Prompt A - List every focal length in millimetres that appears in the wide-angle lens guide below, in the order each first appears.
Prompt B -
Answer these questions from the wide-angle lens guide below:
(i) Roughly how much will even a basic wide-angle lens cost?
(ii) What field of view might a 24mm lens give?
(iii) What are lenses below about 20mm called?
Prompt C - Write the next part of the wide-angle lens guide below, picking up after its final sentence.

Selected text -
# # #

Wide-angle lenses are incredibly useful for photographers, whether its in shooting expansive landscapes and city views, cramped interiors, or for capturing close-up details, exaggerating the sense of depth, and forcing perspective. But they come in many different shapes and sizes, so how do you know what you need? Check out the tips below and you’ll be able to choose the wide-angle lens that’s right for you.
It’s the obvious place to start. We all have a budget we can’t exceed but it’s generally good advice is to buy the best lenses you can afford – you’re likely keep it longer than your camera body. That said, there’s no point blowing all your cash on a lens you won’t use a lot, even if it’s cut price – a bargain is only a bargain if you need it. For wide angles, you won’t see much change out of £300 for even basic lenses, and while the top end will be in the £1000s, prices don’t get stratospheric like telephotos.
Zoom or prime?
The next question is, what level of versatility do you need? Do you need a range of wide-angle focal lengths, allowing you to frame with flexibility? Or are you happy to stick to one focal length and enjoy the benefits of that? A zoom or a prime? Zoom lenses are more adaptable in terms of composition, and with prime lenses you’ll need to move your feet to reframe. On the other hand, primes will usually offer a faster maximum apertures (more of which later) and improved image quality thanks to their simplified design.
The focal length of the lens is written in millimetres in its name, for instance 14mm or 10-20mm. There’s more science to it than is appropriate here, but essentially this relates to field of view, and broadly you can say the smaller the number, the greater the field of view you can expect. And the greater the field of view, the more you’ll be able to fit into the frame. So, while a 24mm lens might give you an field of view of 75º, a 14mm lens might give 100º. Broadly, wide-angle lenses are considered have a focal length of less than about 35mm or 40mm. Anything below about 20mm is termed ‘extreme’ or ‘ultra’ wide-angle.

# # #

Data extracted from a collection -
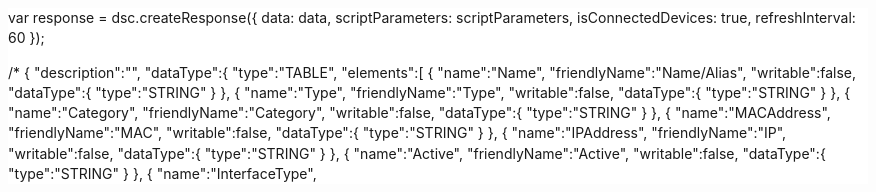 
var response = dsc.createResponse({
  data: data,
  scriptParameters: scriptParameters,
  isConnectedDevices: true,
  refreshInterval: 60
});

/*
{
   "description":"",
   "dataType":{
      "type":"TABLE",
      "elements":[
         {
            "name":"Name",
            "friendlyName":"Name/Alias",
            "writable":false,
            "dataType":{
               "type":"STRING"
            }
         },
         {
            "name":"Type",
            "friendlyName":"Type",
            "writable":false,
            "dataType":{
               "type":"STRING"
            }
         },
         {
            "name":"Category",
            "friendlyName":"Category",
            "writable":false,
            "dataType":{
               "type":"STRING"
            }
         },
         {
            "name":"MACAddress",
            "friendlyName":"MAC",
            "writable":false,
            "dataType":{
               "type":"STRING"
            }
         },
         {
            "name":"IPAddress",
            "friendlyName":"IP",
            "writable":false,
            "dataType":{
               "type":"STRING"
            }
         },
         {
            "name":"Active",
            "friendlyName":"Active",
            "writable":false,
            "dataType":{
               "type":"STRING"
            }
         },
         {
            "name":"InterfaceType",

# # #

Answer section A - 14mm, 10-20mm, 24mm, 35mm, 40mm, 20mm

Answer section B -
(i) You won't see much change out of £300.
(ii) 75º.
(iii) 'Extreme' or 'ultra' wide-angle.

Answer section C -
The right lens for your sensor size?
The field of view generated by a particular focal length is also dictated by the size of sensor you’re using. Smaller sensors crop the view. So a 14mm lens on a full frame sensor will provide a greater field of view than it does on an APS-C sized sensor. On an APS-C sized sensor those 24mm and 14mm lenses’ field of views would drop, for example from 75º and 100º to 50º and 80º. Not as wide a view.
How wide a view do you need?
Once you understand about the view different focal lengths and sensor combinations will give you, the question is, how wide a view do you really need? As lenses get wider they distort perspective more readily, and this allows you to frame larger subjects much closer. But this shift in perspective can also leave the frame very empty looking. You have to be physically closer to the subject with a 14mm lens than with a 24mm lens for it to be the same size in the picture. For this reason, although ultra wide-angle lenses are exciting, they need to be handled with care.
Build quality and weather sealing?
If you’re planning to use a lens in all weathers, as most landscapers would expect to, make sure it has some form of weather sealing. Some manufacturers trumpet this in the lens’s name, with phrases like All Weather and Weather Resistant, while other don’t mention it until you get to the specs. Weather seals stop the ingress of moisture which can lend to mould and fogging in the lenses and dust, which can cause problems in the light path and impair the physical function. A metal lens mount is a good indication of quality, as is metal or high-quaility impact-resistant plastic used in the lens barrel. Many lenses also have water and oil-repellent coatings on the front element, which can make cleaning them easier.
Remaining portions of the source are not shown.